The son of former Ugandan leader Idi Amin has written to The Guardian listing what he says are inaccuracies in the British newspaper's 2003 obituary of the late dictator.
Parts of the letter were published in a column by Chris Elliott, the newspaper's readers' editor, or ombudsman.
Hussein Amin, who says he is running for Parliament in 2016, is one of the more than 30 children Amin is said to have fathered. The Guardian reported that he is the son of the late Ugandan leader's fourth wife, Kay.
Hussein Amin's concerns about the obituary included the number of people whose deaths were blamed on his father; his role in Britain's Burma campaign during World War II; whether he participated in the massacre of Turkana nomads; and his date of birth.

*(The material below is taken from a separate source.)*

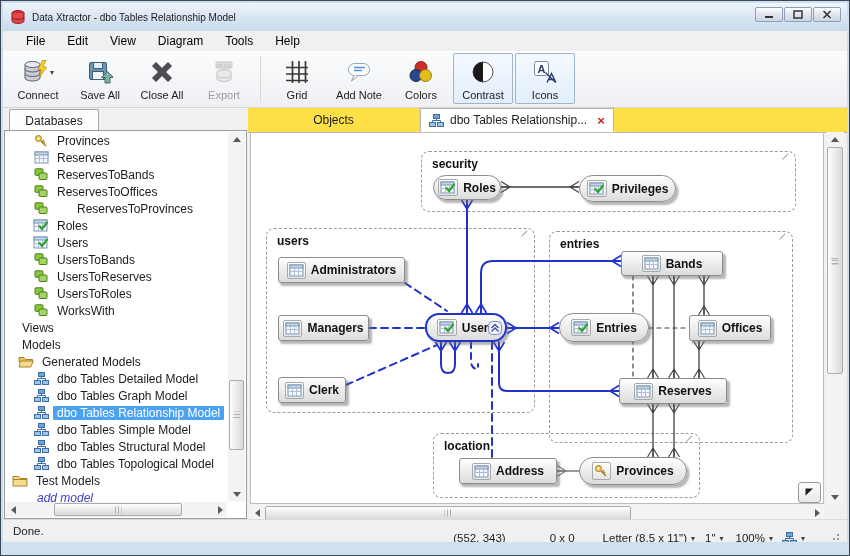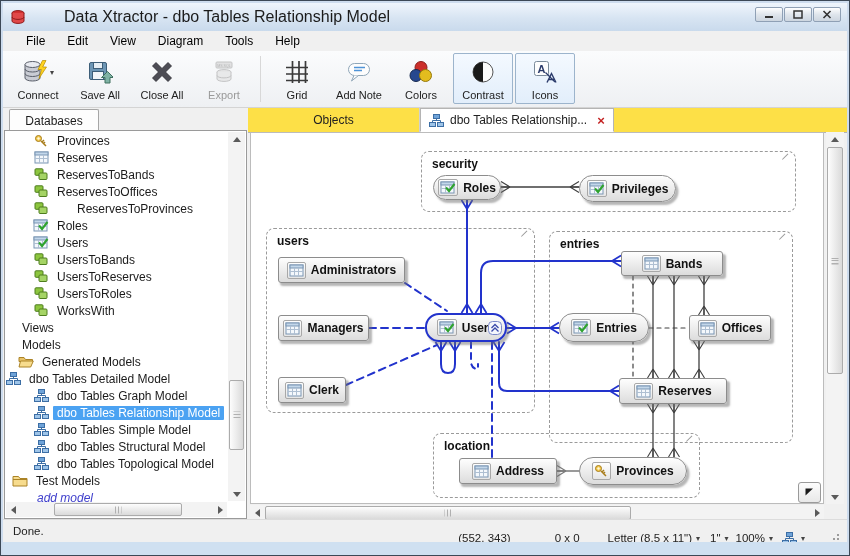"Data Xtractor - dbo Tables" .title-text { font-size: 16px -> 10px; margin-left: 32px -> none }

The Guardian's full piece is worth reading, and is available here, but one fact jumped out at us: Hussein Amin's concerns about his father's victims. The original obituary had this to say:
"The death toll during the Amin regime will never be accurately known. The best estimate, from the International Commission of Jurists in Geneva, is that it was not less than 80,000 and more likely around 300,000. Another estimate, compiled by exile organizations with the help of Amnesty International, put the number killed at 500,000."
But Hussein Amin, citing the ICJ, notes that the number was lower — between 30,000 and 80,000.

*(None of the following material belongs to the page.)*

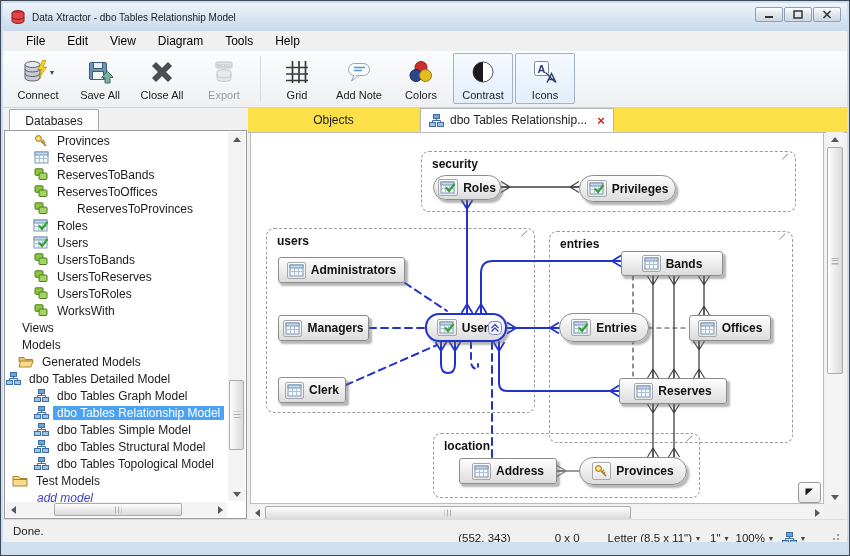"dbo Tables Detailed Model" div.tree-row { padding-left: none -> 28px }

"I am not sure if you can take this from Idi Amin's son however factual my criticism is," Hussein Amin's letter says, according to The Guardian.

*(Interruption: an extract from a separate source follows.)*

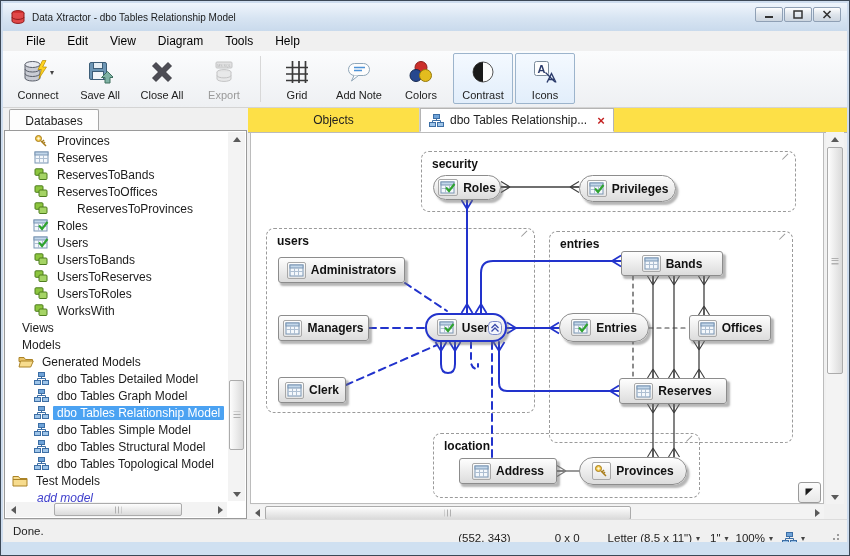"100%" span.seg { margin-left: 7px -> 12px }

The newspaper's Elliott adds:
"The readers' editor's office always considers a complaint seriously, from wherever it comes. The son of the principal is always worth listening to, although that relationship does not guarantee the complainant will always be right."
Elliott said the newspaper investigated the 15 areas where Hussein Amin alleged inaccuracies in his father's obituary, adding that the original obituary "was supported by all the major sources we consulted and so we shall not be revising it online, although we respect Hussein Amin's different view of his father's history."